═════ Data shown ═════

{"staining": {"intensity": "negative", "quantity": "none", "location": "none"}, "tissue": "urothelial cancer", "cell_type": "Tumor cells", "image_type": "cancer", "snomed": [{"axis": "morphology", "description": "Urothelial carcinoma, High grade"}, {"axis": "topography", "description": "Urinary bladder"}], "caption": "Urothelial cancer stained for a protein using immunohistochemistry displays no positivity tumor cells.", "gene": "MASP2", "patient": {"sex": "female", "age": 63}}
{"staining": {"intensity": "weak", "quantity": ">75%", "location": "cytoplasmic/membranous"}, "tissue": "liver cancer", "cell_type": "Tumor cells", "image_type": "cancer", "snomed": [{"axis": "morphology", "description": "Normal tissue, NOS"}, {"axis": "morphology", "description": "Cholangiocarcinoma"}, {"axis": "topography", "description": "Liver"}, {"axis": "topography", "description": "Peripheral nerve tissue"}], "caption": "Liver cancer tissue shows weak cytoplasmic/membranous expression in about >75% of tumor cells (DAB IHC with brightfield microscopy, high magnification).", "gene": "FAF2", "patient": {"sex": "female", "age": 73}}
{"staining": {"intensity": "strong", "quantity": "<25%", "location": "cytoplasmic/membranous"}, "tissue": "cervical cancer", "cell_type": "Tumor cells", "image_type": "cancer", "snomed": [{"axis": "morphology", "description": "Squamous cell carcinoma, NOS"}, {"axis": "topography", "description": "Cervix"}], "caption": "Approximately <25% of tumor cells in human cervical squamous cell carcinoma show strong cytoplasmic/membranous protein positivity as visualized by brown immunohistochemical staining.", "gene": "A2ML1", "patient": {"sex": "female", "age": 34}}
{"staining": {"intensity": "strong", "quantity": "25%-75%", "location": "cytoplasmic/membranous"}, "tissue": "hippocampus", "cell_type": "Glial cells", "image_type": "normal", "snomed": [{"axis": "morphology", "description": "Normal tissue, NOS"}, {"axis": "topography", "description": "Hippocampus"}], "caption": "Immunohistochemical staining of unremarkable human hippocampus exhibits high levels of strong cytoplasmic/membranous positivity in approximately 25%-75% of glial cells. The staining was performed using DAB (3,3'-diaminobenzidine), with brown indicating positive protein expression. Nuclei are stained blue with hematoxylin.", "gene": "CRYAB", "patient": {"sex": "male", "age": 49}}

═════

Exercise description: Quote only the lines from the line containing "<25% of tumor" through the end of the listing, please, keeping both the first and the last line.

The completed task:
{"staining": {"intensity": "strong", "quantity": "<25%", "location": "cytoplasmic/membranous"}, "tissue": "cervical cancer", "cell_type": "Tumor cells", "image_type": "cancer", "snomed": [{"axis": "morphology", "description": "Squamous cell carcinoma, NOS"}, {"axis": "topography", "description": "Cervix"}], "caption": "Approximately <25% of tumor cells in human cervical squamous cell carcinoma show strong cytoplasmic/membranous protein positivity as visualized by brown immunohistochemical staining.", "gene": "A2ML1", "patient": {"sex": "female", "age": 34}}
{"staining": {"intensity": "strong", "quantity": "25%-75%", "location": "cytoplasmic/membranous"}, "tissue": "hippocampus", "cell_type": "Glial cells", "image_type": "normal", "snomed": [{"axis": "morphology", "description": "Normal tissue, NOS"}, {"axis": "topography", "description": "Hippocampus"}], "caption": "Immunohistochemical staining of unremarkable human hippocampus exhibits high levels of strong cytoplasmic/membranous positivity in approximately 25%-75% of glial cells. The staining was performed using DAB (3,3'-diaminobenzidine), with brown indicating positive protein expression. Nuclei are stained blue with hematoxylin.", "gene": "CRYAB", "patient": {"sex": "male", "age": 49}}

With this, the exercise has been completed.